Gavi se gradúa en la escuela de Xavi

El canterano azulgrana se ha convertido en una pieza indiscutible para el técnico, que lo sustituyó en Cádiz pensando en Múnich.

Gavi se gradúa en la escuela de Xavi

A Pablo Páez ‘Gavi’ nadie le ha regalado nada. Lo demuestra en cada jugada, en cada balón que pasa por su alrededor. Es un devorador. Un coloso. Un animal competitivo que no entiende de treguas. Su actuación en Cádiz volvió a ser ejemplar. Del pitido inicial hasta que Xavi decidió cambiarle pasada la hora de partido. El motivo era claro: tiene garantizada una plaza en el once titular ante el Bayern de Múnich.

Desde su irrupción en el primer equipo de la mano de Ronald Koeman, Gavi siempre ha tenido que dar un poco más que el resto. No importaba que solo fuera un juvenil. Tenía que demostrar su talento para acallar el ruido que lo veía como una diana. Le pasó en el Barça y en la selección española, donde Luis Enrique le hizo debutar, siendo el más joven de toda la historia de la selección en hacerlo. Poco le importó al canterano la presión. O eso denotan sus actuaciones. A base de entrega, ya nadie duda de que estamos ante uno de los jugadores con mayor proyección del mundo.

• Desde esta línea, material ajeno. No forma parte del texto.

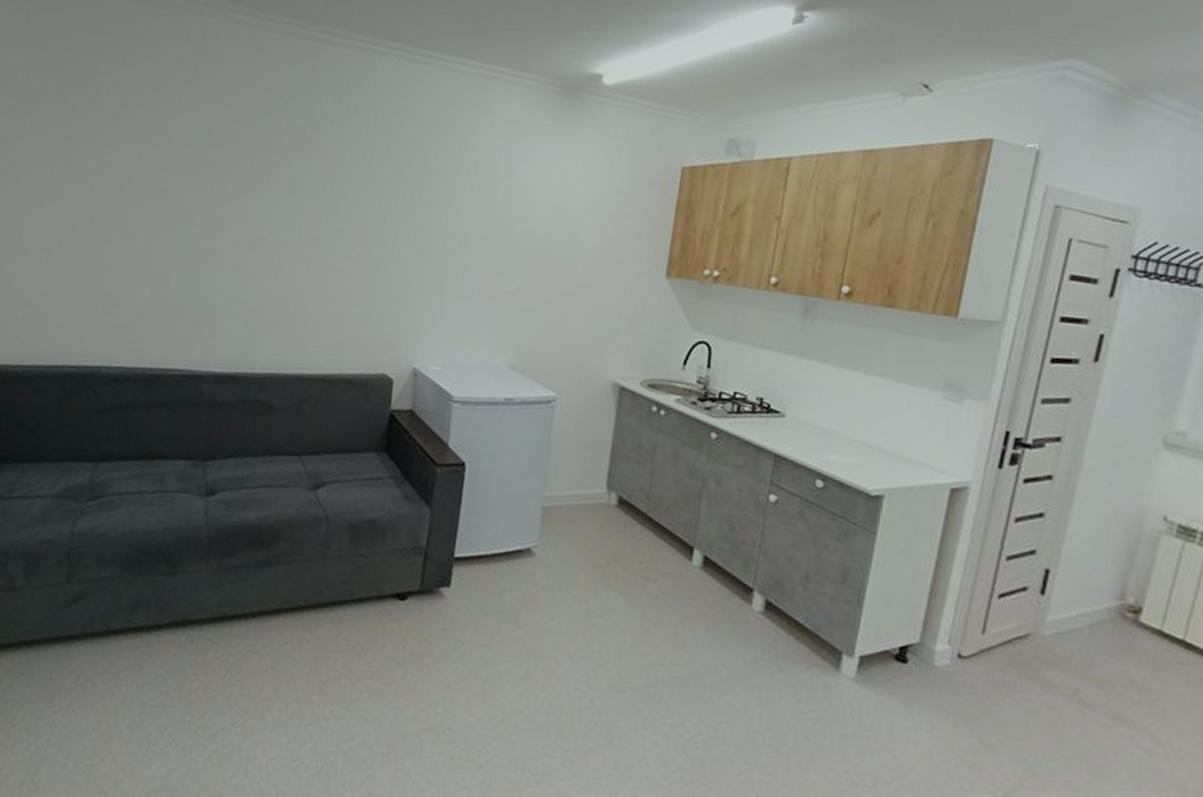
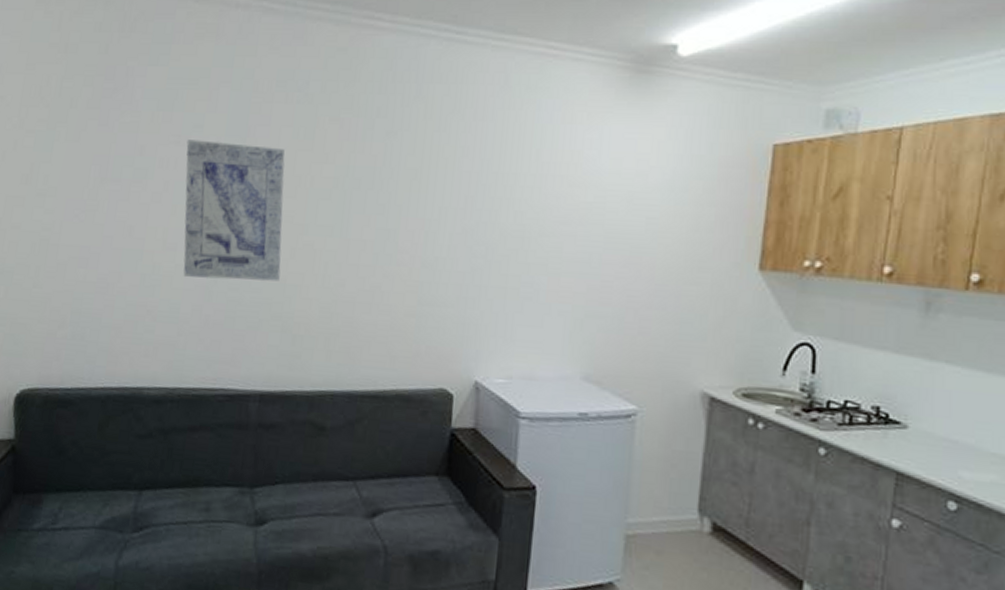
wall art: none [143,136,244,272] -> present [183,140,285,282]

De la mano de Xavi Hernández, Gavi ha ido de menos a más. El técnico azulgrana ha potenciado la figura del centrocampista, otorgándole conocimientos tácticos que enriquecen su juego. Eso, sumado a su impagable esfuerzo por cada balón, hacen de Gavi una pieza indiscutible para el entrenador azulgrana.

Prueba superada

Cádiz no era una plaza nada fácil para torear. Xavi lo sabía y equilibró al equipo, dando poderes a Gavi en el centro del campo. En los primeros 45 minutos fue de lo más destacado, tanto en el juego ofensivo, como en el defensivo, recuperando numerosos balones. En la segunda, suyo fue el desmarque que originaría el primer tanto azulgrana, obra de Frenkie de Jong.

Tras el gol, Xavi lo quitó del campo. Trabajo hecho. A descansar. Con la mirada ya en Múnich. En el Allianz. Ese campo donde Gavi lo pasó mal la temporada pasada. Odia perder. Y aún odia más que le pasen por encima. Eso pasó en la anterior ocasión. Una sí. Dos, ya no. Con esa mentalidad afronta el canterano el próximo Bayern – Barça.